Les chercheurs ont ensuite analysé la population de microbes dans la matière fécale de rats vulnérables, résilients, d’un groupe témoin non stressé et d’un groupe placebo. Ils ont effectivement constaté que les rats vulnérables présentaient des taux plus élevés de certaines bactéries, telle que Clostridia. En transplantant des greffes de selles sur des animaux non stressés, les chercheurs ont observé que leur comportement n’était pas le même non plus. Ainsi, les rats ayant reçu une greffe provenant de rats stressés étaient plus susceptibles d’adopter des comportements dépressifs. Les processus d’inflammations cérébrales étaient également similaires. Cela suggère que certaines bactéries, à l’image de Clostridia, pourraient favoriser cette inflammation.

Bientôt des probiotiques pour traiter les problèmes psychiatriques ?

En revanche, les greffes n’ont pas entrainé de changements significatifs des comportements de type anxieux. Les auteurs de l’étude suggèrent alors que le comportement de type dépressif serait davantage régulé par le microbiome intestinal, alors que les comportements de type anxieux seraient principalement influencés par les modifications de l’activité des neurones, produites en période de stress.

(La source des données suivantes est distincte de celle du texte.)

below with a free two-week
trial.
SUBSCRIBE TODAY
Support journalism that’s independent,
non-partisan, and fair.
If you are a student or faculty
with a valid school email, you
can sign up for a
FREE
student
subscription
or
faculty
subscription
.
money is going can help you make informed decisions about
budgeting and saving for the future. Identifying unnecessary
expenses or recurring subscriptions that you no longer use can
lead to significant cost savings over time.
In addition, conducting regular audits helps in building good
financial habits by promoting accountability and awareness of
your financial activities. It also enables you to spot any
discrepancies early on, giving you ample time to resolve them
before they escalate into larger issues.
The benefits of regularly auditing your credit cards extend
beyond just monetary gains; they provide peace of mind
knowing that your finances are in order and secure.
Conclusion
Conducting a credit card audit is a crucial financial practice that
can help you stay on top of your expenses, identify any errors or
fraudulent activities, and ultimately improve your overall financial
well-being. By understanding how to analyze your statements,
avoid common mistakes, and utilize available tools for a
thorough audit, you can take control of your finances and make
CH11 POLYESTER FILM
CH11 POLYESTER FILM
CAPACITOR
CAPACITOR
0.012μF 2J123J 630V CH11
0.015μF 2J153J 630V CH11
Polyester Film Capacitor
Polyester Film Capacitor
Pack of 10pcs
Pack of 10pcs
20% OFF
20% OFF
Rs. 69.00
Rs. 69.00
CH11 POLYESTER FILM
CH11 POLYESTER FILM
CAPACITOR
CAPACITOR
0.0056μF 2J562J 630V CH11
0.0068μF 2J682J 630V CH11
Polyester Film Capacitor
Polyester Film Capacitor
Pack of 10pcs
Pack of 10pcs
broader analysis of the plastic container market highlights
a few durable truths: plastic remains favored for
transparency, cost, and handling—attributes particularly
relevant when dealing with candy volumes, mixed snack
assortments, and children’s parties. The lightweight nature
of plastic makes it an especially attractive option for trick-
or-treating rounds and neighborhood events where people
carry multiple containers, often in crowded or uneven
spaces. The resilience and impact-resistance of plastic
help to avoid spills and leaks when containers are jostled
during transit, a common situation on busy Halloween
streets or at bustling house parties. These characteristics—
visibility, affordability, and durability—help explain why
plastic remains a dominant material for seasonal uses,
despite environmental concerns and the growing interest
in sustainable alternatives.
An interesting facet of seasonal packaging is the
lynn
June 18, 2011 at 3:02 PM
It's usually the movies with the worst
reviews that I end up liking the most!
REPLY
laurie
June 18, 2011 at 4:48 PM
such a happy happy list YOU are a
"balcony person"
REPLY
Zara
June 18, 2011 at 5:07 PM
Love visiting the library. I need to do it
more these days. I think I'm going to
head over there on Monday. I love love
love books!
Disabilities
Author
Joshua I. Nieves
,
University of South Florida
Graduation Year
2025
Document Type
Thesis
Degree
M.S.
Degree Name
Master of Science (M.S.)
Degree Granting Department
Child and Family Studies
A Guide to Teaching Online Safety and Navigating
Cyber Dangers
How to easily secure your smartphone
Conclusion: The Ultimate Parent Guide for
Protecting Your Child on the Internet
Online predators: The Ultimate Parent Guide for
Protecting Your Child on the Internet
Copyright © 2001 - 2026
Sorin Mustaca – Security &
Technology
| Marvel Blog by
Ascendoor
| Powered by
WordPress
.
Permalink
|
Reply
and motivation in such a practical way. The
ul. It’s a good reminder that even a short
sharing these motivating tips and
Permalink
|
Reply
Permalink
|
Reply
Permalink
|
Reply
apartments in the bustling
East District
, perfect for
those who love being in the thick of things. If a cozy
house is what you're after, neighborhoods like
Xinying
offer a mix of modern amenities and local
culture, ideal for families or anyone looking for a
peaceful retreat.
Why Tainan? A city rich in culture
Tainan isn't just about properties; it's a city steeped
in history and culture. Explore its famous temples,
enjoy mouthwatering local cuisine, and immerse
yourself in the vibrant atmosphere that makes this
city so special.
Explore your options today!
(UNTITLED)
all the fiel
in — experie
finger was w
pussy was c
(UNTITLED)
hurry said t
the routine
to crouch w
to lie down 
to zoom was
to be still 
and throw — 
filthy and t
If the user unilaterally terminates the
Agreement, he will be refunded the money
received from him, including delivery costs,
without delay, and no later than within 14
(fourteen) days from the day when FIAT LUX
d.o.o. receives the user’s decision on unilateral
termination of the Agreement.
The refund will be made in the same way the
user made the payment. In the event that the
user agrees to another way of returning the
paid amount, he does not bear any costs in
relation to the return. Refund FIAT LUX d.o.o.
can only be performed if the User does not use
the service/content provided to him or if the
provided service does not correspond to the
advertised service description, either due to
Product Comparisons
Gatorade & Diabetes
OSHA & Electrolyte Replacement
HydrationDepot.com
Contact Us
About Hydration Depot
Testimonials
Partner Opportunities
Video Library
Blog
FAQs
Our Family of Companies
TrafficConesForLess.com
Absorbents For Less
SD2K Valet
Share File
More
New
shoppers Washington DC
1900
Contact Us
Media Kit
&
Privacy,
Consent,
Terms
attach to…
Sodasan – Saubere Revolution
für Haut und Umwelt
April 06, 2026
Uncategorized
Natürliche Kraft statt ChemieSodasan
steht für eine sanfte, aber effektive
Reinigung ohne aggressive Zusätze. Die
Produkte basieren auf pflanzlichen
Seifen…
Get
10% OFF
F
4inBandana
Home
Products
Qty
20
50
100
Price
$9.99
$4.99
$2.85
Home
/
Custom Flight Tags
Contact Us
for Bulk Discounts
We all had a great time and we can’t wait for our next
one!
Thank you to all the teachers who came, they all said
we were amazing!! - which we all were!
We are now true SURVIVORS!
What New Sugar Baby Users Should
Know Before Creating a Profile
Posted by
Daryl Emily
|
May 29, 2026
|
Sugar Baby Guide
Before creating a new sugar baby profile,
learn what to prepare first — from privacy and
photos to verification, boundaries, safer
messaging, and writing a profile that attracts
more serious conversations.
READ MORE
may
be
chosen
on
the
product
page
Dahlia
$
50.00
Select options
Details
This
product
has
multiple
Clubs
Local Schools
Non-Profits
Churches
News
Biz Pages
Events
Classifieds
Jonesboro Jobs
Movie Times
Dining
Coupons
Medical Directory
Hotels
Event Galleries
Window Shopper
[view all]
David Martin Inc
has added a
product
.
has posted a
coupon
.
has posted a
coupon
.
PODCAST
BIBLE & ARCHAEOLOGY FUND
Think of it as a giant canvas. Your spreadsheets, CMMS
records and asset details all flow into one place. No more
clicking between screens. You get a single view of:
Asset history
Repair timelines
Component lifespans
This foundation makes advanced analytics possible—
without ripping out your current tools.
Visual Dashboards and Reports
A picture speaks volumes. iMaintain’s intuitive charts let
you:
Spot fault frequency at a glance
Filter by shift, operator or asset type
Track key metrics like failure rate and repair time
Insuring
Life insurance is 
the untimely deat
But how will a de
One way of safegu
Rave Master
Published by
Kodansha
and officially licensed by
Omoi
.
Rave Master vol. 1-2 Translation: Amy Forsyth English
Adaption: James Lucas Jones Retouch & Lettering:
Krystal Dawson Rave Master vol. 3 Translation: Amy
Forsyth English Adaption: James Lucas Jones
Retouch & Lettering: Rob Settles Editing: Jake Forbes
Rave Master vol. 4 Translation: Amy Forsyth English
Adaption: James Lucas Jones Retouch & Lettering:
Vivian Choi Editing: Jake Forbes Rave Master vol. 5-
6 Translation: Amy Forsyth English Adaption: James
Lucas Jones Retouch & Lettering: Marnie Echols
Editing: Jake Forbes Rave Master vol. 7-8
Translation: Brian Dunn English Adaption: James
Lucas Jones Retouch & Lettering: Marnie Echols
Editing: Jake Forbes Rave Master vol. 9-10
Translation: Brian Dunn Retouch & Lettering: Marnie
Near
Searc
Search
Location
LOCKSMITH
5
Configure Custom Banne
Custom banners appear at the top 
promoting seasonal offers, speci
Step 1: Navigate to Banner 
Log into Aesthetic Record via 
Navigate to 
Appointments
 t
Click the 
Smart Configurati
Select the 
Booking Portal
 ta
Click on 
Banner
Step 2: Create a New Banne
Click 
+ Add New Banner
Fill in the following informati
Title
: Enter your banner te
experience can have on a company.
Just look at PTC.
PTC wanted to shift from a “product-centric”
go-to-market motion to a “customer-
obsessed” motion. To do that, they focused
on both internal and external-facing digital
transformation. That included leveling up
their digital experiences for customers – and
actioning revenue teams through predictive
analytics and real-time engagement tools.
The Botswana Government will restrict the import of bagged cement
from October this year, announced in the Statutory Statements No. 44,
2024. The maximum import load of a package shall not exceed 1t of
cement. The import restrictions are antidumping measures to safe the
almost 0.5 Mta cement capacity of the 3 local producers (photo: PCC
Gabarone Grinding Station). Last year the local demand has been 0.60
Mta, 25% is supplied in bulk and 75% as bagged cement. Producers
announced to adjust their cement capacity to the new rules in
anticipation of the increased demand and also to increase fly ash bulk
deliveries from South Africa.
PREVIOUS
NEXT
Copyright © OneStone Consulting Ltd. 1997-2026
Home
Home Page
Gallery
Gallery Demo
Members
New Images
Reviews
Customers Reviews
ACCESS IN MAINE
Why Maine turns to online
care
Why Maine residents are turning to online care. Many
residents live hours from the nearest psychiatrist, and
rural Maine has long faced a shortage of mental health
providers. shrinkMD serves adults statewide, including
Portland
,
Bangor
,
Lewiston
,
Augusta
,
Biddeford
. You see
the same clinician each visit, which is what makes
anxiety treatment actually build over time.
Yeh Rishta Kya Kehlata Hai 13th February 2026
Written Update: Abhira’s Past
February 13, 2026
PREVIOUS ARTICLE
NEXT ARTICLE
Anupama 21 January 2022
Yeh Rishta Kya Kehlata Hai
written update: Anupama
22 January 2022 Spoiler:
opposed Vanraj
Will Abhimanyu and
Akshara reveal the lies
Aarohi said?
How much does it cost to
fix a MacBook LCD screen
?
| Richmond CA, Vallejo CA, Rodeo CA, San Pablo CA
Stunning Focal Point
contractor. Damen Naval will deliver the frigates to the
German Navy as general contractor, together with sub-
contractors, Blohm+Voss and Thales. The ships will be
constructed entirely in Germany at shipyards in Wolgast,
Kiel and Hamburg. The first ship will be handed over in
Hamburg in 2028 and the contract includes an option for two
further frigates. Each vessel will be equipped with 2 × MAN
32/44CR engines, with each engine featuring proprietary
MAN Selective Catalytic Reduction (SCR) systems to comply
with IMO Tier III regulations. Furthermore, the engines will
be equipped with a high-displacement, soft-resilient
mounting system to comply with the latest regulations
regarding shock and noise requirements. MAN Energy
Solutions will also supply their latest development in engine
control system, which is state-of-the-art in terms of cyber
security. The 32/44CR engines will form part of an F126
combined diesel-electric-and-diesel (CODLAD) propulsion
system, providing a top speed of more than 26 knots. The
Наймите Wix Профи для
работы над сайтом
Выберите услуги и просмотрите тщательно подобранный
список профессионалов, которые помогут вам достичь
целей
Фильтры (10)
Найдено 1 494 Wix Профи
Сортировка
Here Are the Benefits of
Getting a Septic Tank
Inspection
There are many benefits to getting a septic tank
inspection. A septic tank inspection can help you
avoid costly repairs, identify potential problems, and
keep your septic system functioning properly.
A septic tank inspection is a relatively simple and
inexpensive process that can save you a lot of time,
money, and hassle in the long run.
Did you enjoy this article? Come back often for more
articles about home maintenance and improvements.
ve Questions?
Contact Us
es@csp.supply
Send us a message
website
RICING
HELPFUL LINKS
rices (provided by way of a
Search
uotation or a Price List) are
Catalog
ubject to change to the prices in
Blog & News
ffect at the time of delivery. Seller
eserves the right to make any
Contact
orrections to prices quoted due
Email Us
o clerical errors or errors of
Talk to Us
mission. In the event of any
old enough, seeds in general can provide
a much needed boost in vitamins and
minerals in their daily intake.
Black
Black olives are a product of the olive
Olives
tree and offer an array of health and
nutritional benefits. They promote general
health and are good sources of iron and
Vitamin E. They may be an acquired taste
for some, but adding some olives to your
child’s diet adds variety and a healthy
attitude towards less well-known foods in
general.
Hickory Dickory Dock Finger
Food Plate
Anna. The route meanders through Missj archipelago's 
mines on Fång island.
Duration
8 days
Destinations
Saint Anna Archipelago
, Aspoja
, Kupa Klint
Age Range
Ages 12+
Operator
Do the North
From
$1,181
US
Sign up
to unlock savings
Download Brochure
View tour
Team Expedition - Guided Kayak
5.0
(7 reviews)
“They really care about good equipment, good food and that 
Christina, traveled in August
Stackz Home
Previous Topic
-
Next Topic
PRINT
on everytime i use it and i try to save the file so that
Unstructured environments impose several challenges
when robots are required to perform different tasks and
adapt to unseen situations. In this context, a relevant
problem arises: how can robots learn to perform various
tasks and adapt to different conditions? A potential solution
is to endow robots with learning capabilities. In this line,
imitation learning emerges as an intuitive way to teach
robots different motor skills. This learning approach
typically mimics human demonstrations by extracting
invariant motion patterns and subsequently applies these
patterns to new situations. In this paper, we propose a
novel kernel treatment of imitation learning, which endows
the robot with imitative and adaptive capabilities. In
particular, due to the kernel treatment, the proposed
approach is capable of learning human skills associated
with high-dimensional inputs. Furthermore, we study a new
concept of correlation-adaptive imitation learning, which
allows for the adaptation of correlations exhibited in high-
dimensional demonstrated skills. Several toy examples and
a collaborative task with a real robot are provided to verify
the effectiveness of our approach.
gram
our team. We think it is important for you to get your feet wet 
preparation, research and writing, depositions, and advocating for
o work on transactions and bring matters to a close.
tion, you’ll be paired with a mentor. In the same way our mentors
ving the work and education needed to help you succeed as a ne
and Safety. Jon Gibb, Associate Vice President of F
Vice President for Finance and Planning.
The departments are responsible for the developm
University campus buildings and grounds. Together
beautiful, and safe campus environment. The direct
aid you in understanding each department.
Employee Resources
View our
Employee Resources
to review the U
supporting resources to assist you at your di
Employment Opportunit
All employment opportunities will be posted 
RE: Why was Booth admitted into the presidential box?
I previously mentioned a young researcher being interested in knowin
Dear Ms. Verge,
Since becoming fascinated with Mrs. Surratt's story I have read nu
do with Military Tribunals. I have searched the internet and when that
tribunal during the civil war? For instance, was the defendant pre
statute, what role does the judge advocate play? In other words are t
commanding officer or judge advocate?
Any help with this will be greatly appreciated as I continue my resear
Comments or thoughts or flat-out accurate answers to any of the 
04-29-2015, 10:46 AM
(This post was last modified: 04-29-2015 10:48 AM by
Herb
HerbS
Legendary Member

"Bien qu’il reste encore beaucoup de recherches à faire, nous pouvons envisager de futures applications dans lesquelles nous pourrions exploiter les connaissances des interactions microbiome-cerveau pour traiter les troubles psychiatriques humains", explique Seema Bhatnagar. "Les gens prennent déjà des probiotiques en vente libre sous forme de suppléments. Si nous pouvions éventuellement valider les effets bénéfiques sur le comportement de bactéries spécifiques, nous pourrions préparer le terrain pour de nouveaux traitements psychiatriques."